OTHER THAN MAGIC CARPET CUBED!
And so it happened that Pierpaolo Ballerini, aboard his Azuree 33 Azuree, won the Giraglia Solo Race (For the first time at the Giraglia Rolex Cup offshore regatta – 243 miles on the Saint Tropez – Giraglia – Genoa route – there was a category reserved for solo sailors): there were only three solo sailors entered (the other two were Richard Delpeut on the JPK 9.60 Walili and Frederic Ponsenard on the A35 Coco, who have great sailing behind them, such as the Transquadra: the latter even won it in 2012), but that’s not the point. Ballerini finished 47th in real time, and if the soloists had been included in the IRC Overall ranking, “Azuree would have finished in the top.” These are the words of Pierpaolo who keeps a low profile, but the “nerds” of compensated time, IRC ratings in hand, claim he would have won the long, ahead of Lindsay Owen-Jones’ mammoth WallyCento Magic Carpet Cubed. Ballerini is proving to be a particularly skilled navigator: at the last Rolex Middle Sea Race he finished fourth overall, winning among the “double-handed” (along with him Stig Westergaard).
THE WINNING MOVE
“After an unexciting start, I overtook La Fourmigue and reached the Giraglia rock in the middle of the fleet, around 100th position. My opponents were ahead.” Then the stroke of genius: “Consulting Meteo Lamma, I noted that a direct course toward Genoa would necessarily mean passing inside a becalmed bubble.

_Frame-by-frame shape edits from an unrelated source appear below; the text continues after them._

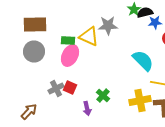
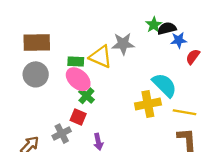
pink ellipse: (70, 56) -> (78, 79), turned -75
gray cross: (56, 88) -> (62, 134), moved
green cross: (103, 96) -> (86, 96), moved
yellow cross: (140, 100) -> (148, 104), moved

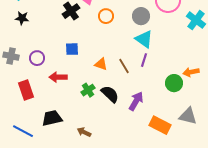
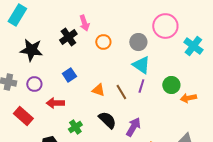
black star: (22, 18) -> (31, 50), moved, size x1.6
blue square: (72, 49) -> (69, 75), turned -32
green circle: (174, 83) -> (171, 85), moved
red rectangle: (26, 90) -> (23, 116), turned -30
green cross: (88, 90) -> (75, 127), moved

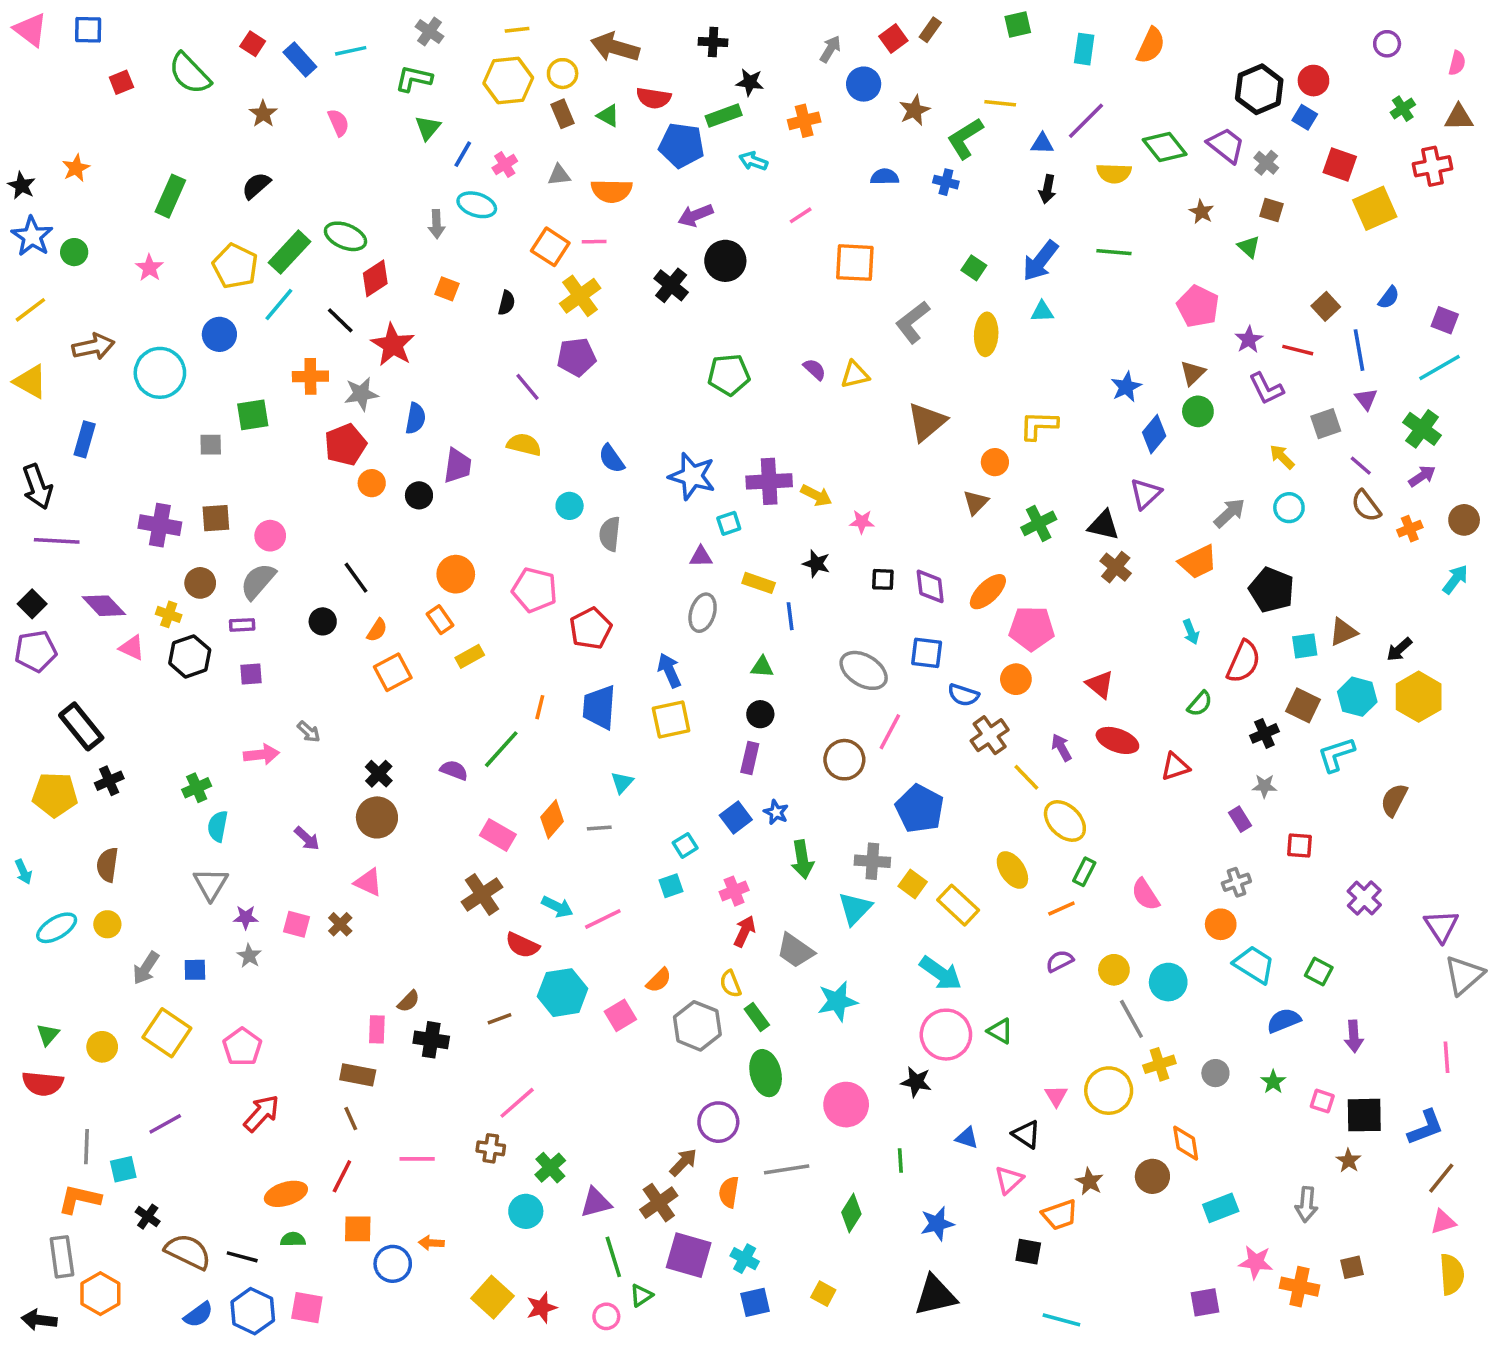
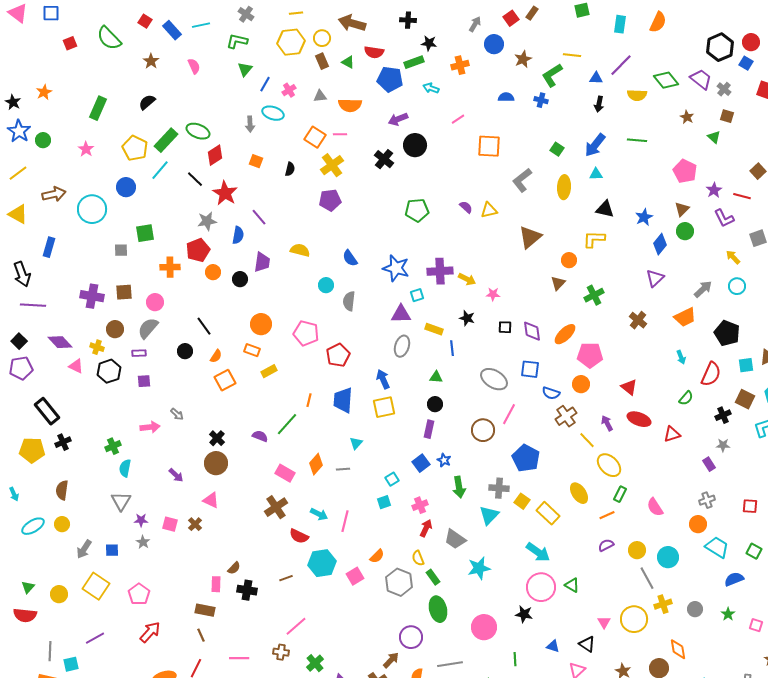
orange cross: (310, 376) -> (170, 267), moved
purple line: (528, 387) -> (259, 217), moved
black triangle: (1103, 525) -> (605, 209), moved
purple triangle: (701, 557) -> (401, 314), size x1.5
orange rectangle: (440, 620) -> (252, 350), turned -35
red square: (1299, 845) -> (750, 506), moved
pink line: (603, 919) -> (345, 521), turned -50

So, after a reasoned choice (Ballerini was the only one who opted for this solution), I decided to set a course for La Spezia, with the walls different from the other boats, leaving the orthodromic by at least 15 miles: it turned out to be a winning move. While everyone stayed becalmed for at least five to six hours, I never went below 4 to 5 knots, arriving in Genoa in just over 50 hours, almost nine hours ahead of Walili and Coco and leaving behind so many crewed boats far more pulled than mine.” That’s the beauty of the Giraglia: the last word is never said.